# [Work to be completed]
Sort through the entries below and pull out lines containing the word "resultMatrix".

# [Information shown]
⁂

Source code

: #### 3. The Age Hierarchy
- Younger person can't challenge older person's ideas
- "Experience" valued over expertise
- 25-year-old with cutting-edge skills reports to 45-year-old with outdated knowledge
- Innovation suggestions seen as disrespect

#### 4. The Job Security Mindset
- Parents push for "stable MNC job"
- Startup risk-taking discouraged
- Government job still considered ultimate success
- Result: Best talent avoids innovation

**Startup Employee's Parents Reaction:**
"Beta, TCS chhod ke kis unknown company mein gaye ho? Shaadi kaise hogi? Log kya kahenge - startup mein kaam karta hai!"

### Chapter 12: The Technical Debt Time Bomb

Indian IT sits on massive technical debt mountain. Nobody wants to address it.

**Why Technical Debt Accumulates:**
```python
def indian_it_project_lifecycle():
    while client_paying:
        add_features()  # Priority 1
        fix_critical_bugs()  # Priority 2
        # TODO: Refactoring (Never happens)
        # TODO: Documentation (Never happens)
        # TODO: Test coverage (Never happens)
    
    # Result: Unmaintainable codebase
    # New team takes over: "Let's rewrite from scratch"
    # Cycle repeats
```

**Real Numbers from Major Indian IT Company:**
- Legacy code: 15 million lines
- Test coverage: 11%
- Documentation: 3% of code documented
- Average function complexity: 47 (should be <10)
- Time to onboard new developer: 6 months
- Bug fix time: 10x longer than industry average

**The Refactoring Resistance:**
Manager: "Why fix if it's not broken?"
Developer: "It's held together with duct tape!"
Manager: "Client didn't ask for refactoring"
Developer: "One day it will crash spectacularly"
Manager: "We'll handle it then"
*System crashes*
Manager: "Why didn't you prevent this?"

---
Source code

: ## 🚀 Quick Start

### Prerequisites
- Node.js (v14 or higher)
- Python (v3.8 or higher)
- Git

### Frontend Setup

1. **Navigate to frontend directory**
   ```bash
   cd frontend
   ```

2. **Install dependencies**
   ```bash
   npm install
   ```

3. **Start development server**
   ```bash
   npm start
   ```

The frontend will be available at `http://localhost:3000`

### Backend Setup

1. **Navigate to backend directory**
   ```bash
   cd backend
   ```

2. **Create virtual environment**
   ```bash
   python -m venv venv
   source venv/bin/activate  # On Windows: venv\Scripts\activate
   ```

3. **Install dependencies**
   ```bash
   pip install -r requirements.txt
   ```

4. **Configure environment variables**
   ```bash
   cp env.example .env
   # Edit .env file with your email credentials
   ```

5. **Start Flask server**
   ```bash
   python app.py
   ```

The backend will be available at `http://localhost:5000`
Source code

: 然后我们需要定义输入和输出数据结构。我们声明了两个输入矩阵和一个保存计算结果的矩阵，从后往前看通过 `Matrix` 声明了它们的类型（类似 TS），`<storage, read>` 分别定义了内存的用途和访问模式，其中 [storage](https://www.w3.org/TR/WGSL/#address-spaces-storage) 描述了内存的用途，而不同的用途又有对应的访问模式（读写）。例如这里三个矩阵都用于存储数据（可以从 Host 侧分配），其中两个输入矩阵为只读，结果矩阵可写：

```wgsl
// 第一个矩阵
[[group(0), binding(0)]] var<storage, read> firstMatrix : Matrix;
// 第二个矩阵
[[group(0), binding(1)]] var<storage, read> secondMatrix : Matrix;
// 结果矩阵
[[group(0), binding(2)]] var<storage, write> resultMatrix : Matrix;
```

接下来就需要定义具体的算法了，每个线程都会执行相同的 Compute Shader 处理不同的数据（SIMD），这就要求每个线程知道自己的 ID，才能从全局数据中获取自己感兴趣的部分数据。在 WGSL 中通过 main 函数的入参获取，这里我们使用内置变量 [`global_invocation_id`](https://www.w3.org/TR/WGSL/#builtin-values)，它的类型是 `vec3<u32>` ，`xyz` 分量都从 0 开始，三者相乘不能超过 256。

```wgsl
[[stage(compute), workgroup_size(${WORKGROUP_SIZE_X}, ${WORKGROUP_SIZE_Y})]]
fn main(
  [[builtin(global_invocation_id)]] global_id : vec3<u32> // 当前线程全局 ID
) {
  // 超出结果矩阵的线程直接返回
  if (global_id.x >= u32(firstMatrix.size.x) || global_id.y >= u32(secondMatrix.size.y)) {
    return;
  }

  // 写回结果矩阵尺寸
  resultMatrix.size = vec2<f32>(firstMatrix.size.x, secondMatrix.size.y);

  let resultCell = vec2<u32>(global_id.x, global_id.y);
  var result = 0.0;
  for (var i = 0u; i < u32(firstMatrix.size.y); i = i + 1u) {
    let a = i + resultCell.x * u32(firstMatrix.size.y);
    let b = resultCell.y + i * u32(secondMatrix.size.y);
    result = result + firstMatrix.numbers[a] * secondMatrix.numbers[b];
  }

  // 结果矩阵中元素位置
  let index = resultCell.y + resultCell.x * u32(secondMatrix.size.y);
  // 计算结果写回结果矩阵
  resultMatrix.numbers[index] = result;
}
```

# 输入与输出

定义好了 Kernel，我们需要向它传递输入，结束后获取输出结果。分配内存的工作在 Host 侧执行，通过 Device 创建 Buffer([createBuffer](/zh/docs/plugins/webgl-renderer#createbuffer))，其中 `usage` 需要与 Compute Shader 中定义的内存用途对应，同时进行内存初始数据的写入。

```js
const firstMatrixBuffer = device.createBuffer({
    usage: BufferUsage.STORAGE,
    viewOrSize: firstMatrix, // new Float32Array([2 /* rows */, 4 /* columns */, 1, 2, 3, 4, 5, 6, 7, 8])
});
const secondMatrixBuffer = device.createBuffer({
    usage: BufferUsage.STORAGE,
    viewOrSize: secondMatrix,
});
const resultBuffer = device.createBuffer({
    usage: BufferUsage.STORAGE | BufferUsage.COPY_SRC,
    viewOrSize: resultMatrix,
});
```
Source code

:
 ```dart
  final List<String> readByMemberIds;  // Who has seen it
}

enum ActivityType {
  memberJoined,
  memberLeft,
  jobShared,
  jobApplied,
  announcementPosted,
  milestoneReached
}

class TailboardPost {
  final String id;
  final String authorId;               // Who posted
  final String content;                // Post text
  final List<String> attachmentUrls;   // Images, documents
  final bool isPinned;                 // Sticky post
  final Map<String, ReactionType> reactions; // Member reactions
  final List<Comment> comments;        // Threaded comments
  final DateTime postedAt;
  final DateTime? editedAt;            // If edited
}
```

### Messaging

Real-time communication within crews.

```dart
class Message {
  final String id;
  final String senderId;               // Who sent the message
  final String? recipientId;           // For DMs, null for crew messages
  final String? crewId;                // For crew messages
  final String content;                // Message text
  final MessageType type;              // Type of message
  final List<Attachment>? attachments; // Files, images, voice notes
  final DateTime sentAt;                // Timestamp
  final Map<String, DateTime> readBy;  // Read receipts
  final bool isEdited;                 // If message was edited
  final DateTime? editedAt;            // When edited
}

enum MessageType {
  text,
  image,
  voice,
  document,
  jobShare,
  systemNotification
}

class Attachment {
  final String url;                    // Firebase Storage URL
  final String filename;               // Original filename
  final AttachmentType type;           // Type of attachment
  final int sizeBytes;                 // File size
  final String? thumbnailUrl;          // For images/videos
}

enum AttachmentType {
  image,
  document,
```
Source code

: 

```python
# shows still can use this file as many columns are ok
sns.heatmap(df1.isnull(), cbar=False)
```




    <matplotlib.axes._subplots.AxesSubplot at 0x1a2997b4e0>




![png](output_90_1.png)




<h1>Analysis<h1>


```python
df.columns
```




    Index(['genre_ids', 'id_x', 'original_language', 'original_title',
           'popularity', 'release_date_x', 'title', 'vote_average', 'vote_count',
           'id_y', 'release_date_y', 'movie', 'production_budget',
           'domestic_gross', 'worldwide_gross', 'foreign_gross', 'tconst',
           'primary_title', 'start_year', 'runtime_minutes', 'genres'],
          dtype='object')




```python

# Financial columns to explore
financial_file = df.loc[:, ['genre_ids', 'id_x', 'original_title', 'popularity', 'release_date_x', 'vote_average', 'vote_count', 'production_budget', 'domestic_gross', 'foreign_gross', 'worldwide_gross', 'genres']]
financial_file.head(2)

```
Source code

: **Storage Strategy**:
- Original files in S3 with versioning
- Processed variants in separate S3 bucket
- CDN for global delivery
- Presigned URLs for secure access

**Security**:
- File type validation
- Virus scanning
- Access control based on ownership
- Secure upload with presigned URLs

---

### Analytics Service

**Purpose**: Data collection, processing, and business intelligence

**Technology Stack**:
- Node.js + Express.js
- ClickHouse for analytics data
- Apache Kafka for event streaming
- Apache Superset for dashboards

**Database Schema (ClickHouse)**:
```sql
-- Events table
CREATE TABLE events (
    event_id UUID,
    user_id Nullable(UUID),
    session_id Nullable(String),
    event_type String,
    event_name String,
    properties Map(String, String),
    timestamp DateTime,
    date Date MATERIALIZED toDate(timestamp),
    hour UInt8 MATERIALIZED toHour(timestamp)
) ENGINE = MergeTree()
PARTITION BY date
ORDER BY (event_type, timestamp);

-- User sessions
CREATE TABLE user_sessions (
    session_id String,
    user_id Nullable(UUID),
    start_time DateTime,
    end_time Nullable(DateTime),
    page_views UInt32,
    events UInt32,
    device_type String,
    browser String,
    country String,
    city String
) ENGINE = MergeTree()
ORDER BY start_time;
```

⁂

# [Response to this exercise]
[[group(0), binding(2)]] var<storage, write> resultMatrix : Matrix;
  resultMatrix.size = vec2<f32>(firstMatrix.size.x, secondMatrix.size.y);
  resultMatrix.numbers[index] = result;
    viewOrSize: resultMatrix,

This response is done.